Entretien

Frédéric Charbaut

« Aller plus loin, proposer des choses différentes, des rencontres inédites... »

Sorties d’album, rencontres inédites, concerts dans des lieux différents, partages en tous genres, le co-fondateur (avec Donatienne Hantin) de Jazz à Saint-Germain-des-Prés revient sur les lignes directrices de ce festival qui fête sa 13ème édition.

- Qu’est-ce qui différencie le Portal de Vienne, Coutances ou Marciac du Portal de Saint-Germain-des-Prés ?

Jazz à Saint-Germain-des-Prés souhaite proposer aux musiciens d’aller plus loin, de proposer des choses différentes. Cette année, c’est le cas de Michel Portal qui sera présent avec le Quatuor Ebène pour ses « Conversations Jazz », rencontre du jazz et du classique, l’incroyable rencontre entre Biréli Lagrène et ces deux grands guitaristes que sont Boulou Ferré et Philip Catherine, ses invités, ou entre Paolo Fresu et Bebo Ferra en l’église Saint-Germain-des-Prés. L’idée, dès qu’on le peut, c’est de demander en effet aux musiciens de tenter autre chose avec quelqu’un d’autre, de provoquer une rencontre inédite.

Frédéric Charbaut Photo J.-C. Pennec

- L’autre axe du festival sur lequel vous insistez est celui des sorties d’album. C’est la fibre journalistique, traiter avant tout de l’actualité ?

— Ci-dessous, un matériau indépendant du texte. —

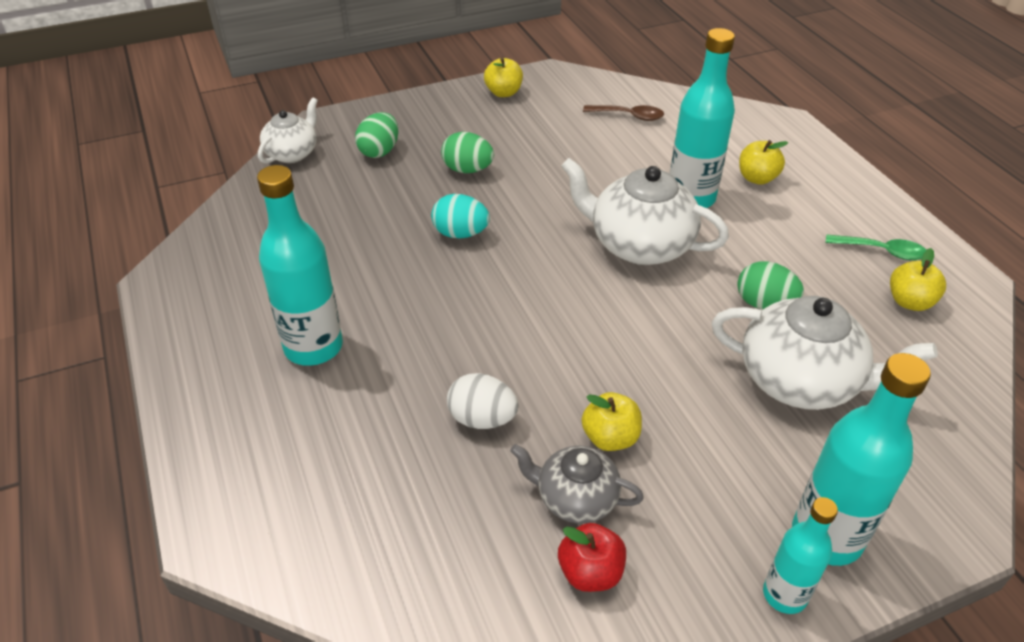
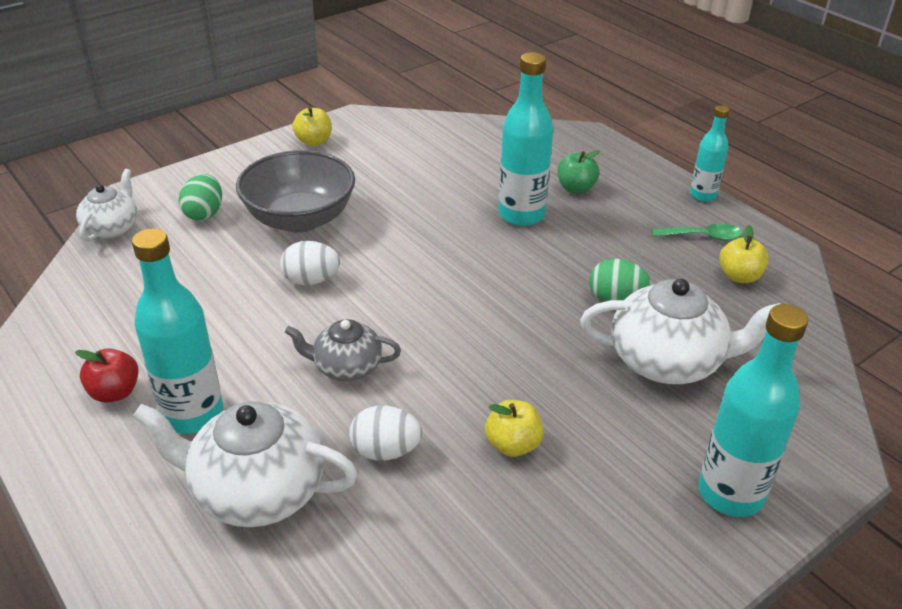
camera: 15 degrees left, 5 degrees down
(460, 234) = (311, 280): turquoise egg -> white egg
(467, 170) = (300, 219): green egg -> grey bowl
(575, 498) = (497, 507): grey teapot -> grey teapot (346, 367)
(590, 572) = (531, 571): red apple -> red apple (115, 392)
(629, 116) = (442, 148): brown spoon -> none
(639, 245) = (487, 264): white teapot -> white teapot (257, 491)
(757, 178) = (576, 188): yellow apple -> green apple
(784, 595) = (710, 552): turquoise bottle -> turquoise bottle (703, 195)

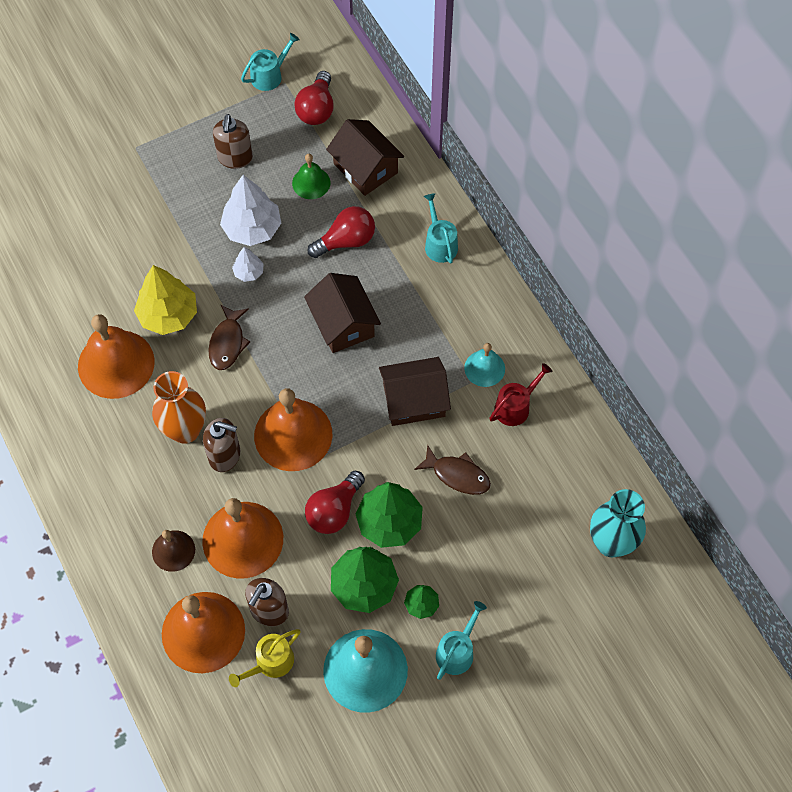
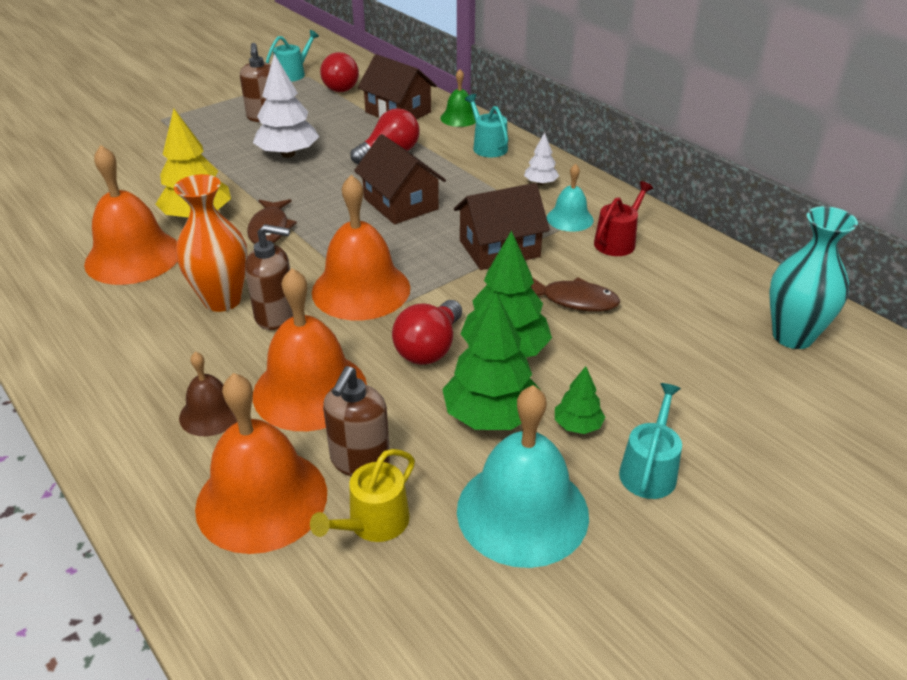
camera: 10 degrees left, 25 degrees down
(249, 272) = (288, 180): white tree -> white tree (540, 183)
(311, 183) = (345, 124): green bell -> green bell (459, 118)

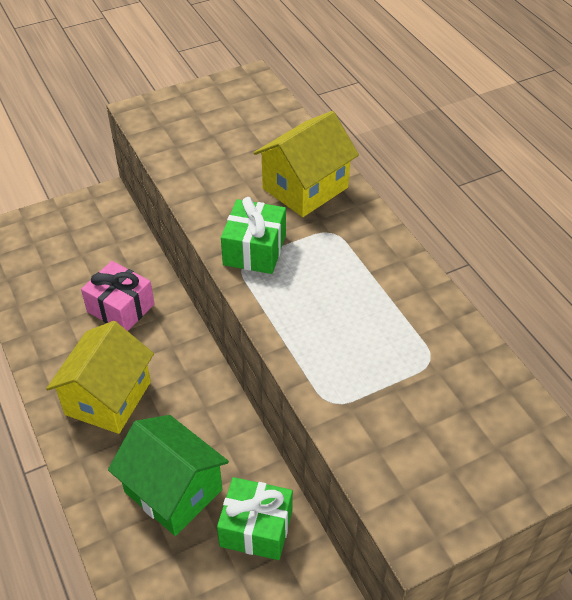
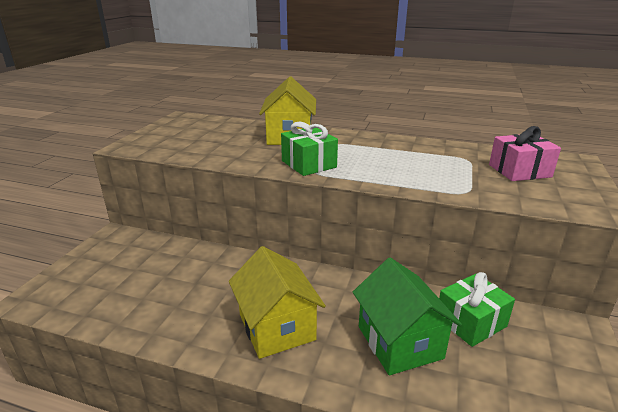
camera: 45 degrees left, 20 degrees down
(120, 308) = (210, 278): pink gift -> pink gift (519, 171)
(173, 491) = (399, 342): green house -> green house turned 75 degrees clockwise

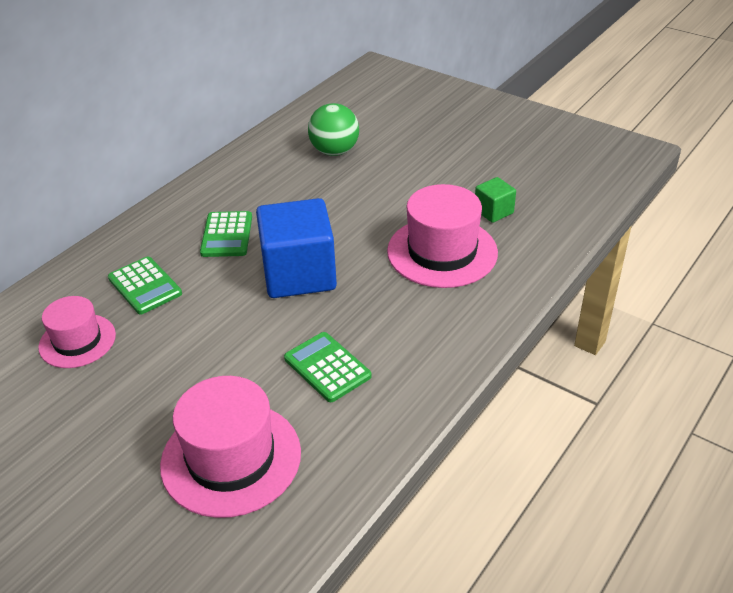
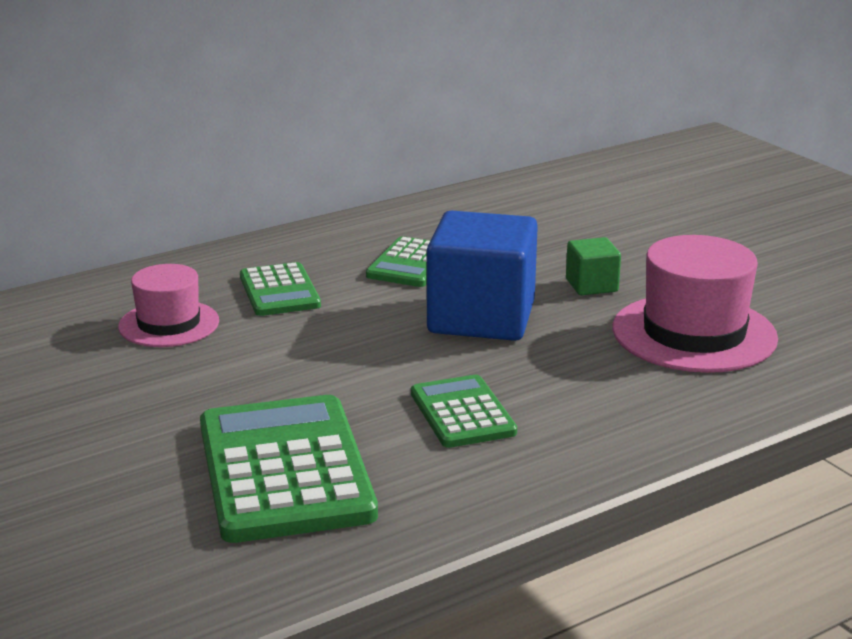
camera: 20 degrees right, 15 degrees down
(231, 458) = (284, 470): pink hat -> green calculator
(334, 151) = (604, 210): green ball -> none
(493, 211) = (796, 307): green cube -> green cube (591, 285)

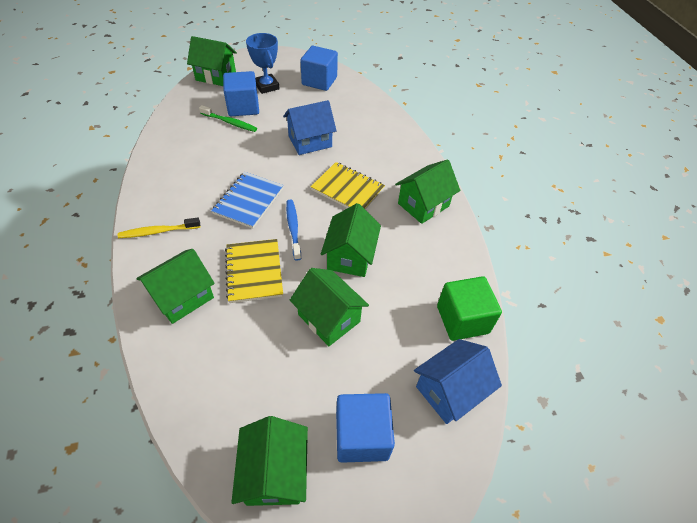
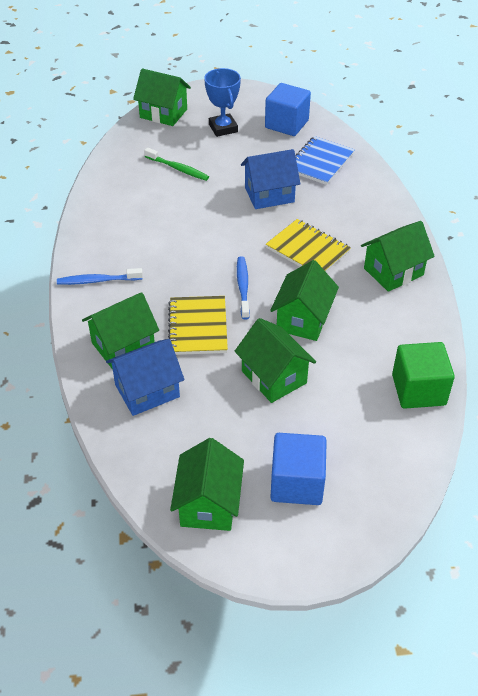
camera: 10 degrees right, 5 degrees down
(158, 231) = (98, 281): yellow toothbrush -> blue toothbrush
(243, 107) = (194, 151): blue cube -> none
(248, 201) = (195, 255): blue notebook -> blue notebook (320, 162)
(450, 390) = (393, 453): blue house -> blue house (147, 391)

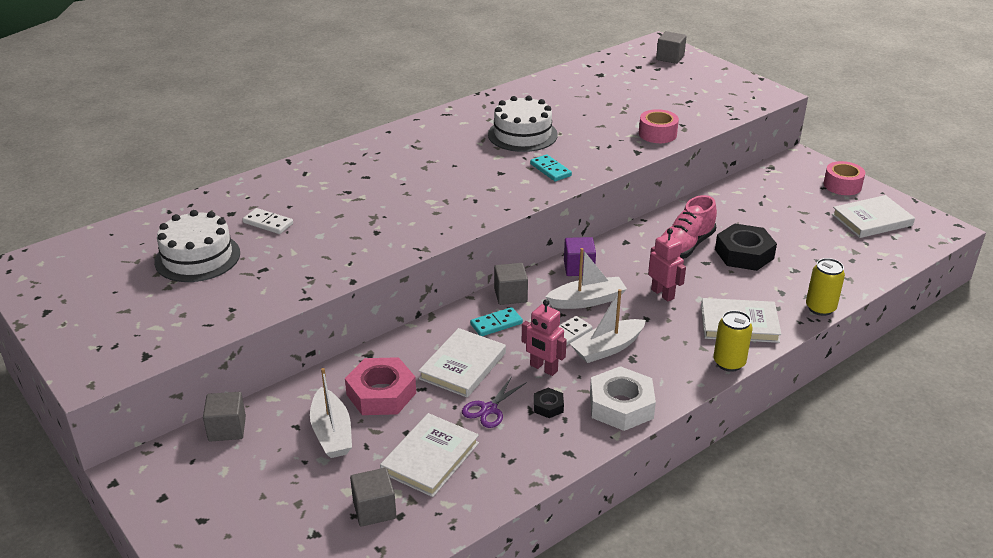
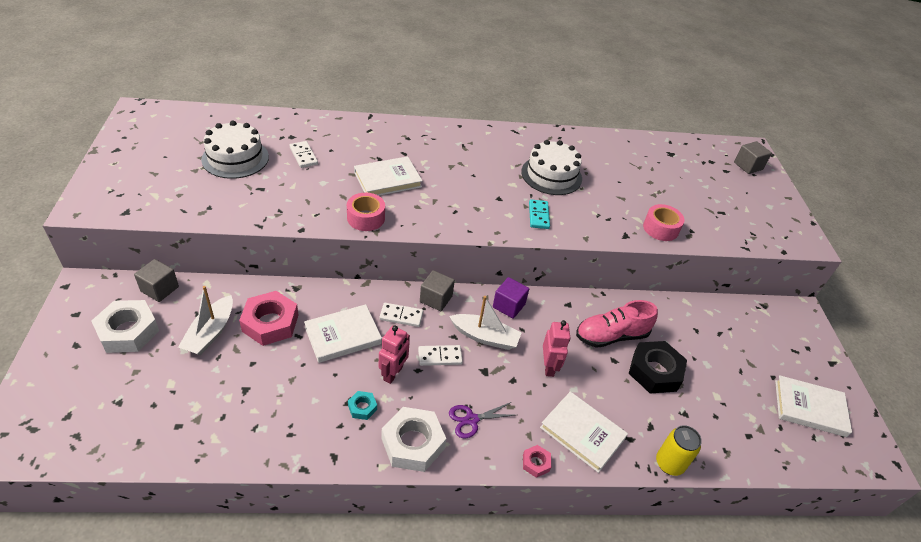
camera: 30 degrees right, 10 degrees up
(243, 478) = (128, 331): none -> white nut
(374, 509) = (169, 409): grey cube -> none
(430, 458) = (244, 394): white book -> white book (387, 180)
(489, 409) = (321, 382): purple scissors -> purple scissors (471, 419)
(496, 324) = (401, 316): turquoise domino -> white domino
(543, 368) = (393, 373): pink robot -> pink robot turned 135 degrees counterclockwise
(548, 406) = (362, 407): black nut -> turquoise nut
(607, 348) = (456, 387): white boat -> none
(729, 363) = (536, 463): yellow can -> pink nut
(842, 185) = (815, 358): pink tape -> pink tape (366, 218)

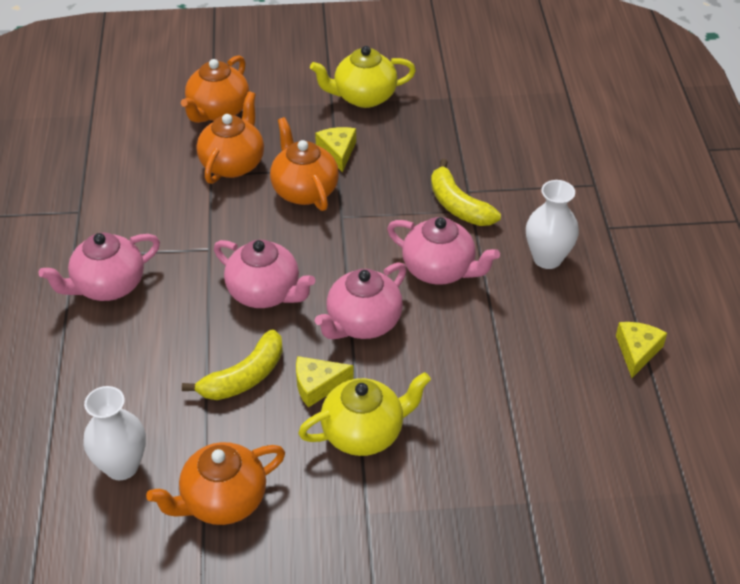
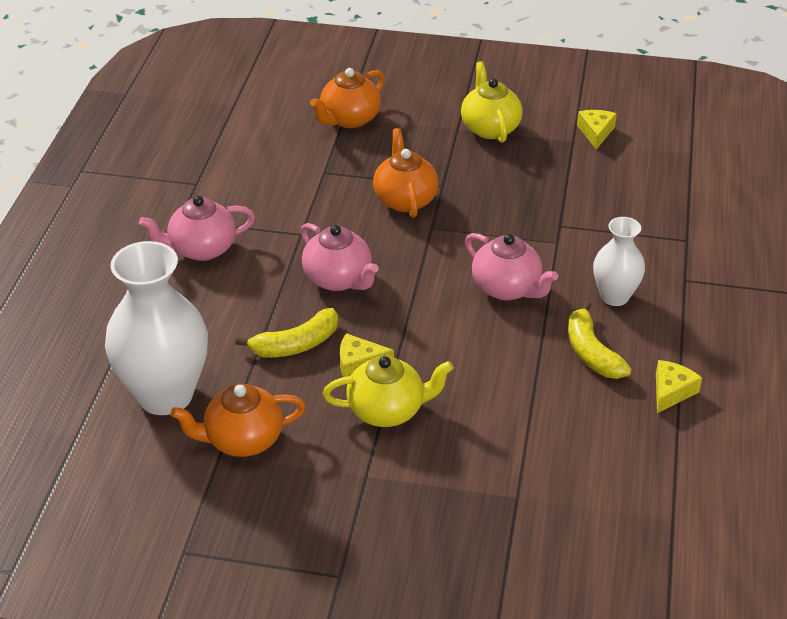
camera: 15 degrees right, 5 degrees down
(122, 466) = (165, 395): white vase -> white vase, size x1.81
(233, 164) = (347, 166): orange teapot -> none
(338, 152) = (448, 171): yellow cheese -> yellow cheese (596, 132)
(363, 97) = (490, 128): yellow teapot -> yellow teapot turned 75 degrees clockwise
(363, 323) = (419, 320): pink teapot -> none
(458, 205) = (545, 236): yellow banana -> yellow banana (591, 352)

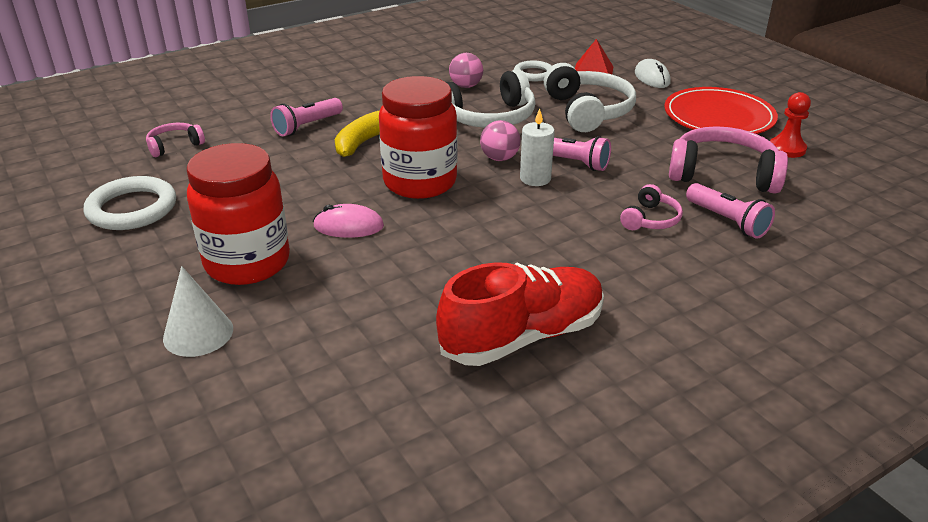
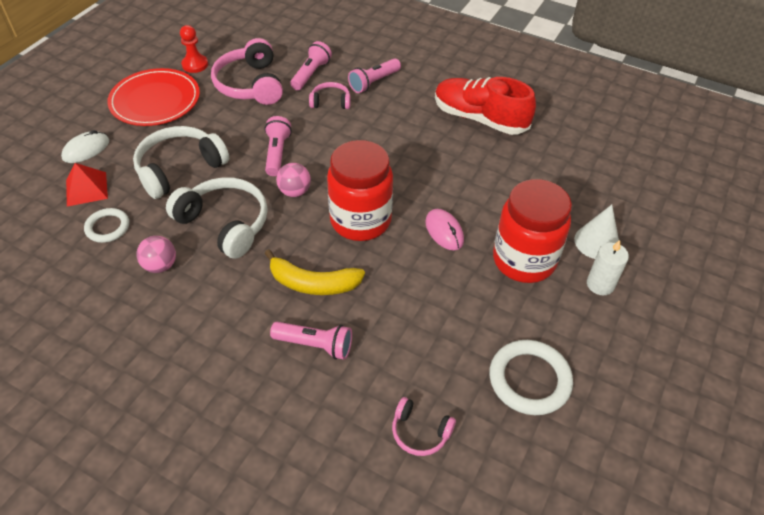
camera: 120 degrees left, 15 degrees up
(535, 178) = (313, 164): white candle -> white candle (600, 284)
(678, 267) = (374, 82): none -> pink flashlight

Il y a en effet une volonté de proposer les dernières créations des artistes et cette année, ce seront Raphaël Gualazzi, Thierry Maillard, Edouard Ferlet ou encore Trilok Gurtu.

- Enfin, à cette recette s’ajoutent quelques grands rendez-vous, tel Monty Alexander. Vous semblez particulièrement attaché à ce concert. Pourquoi ?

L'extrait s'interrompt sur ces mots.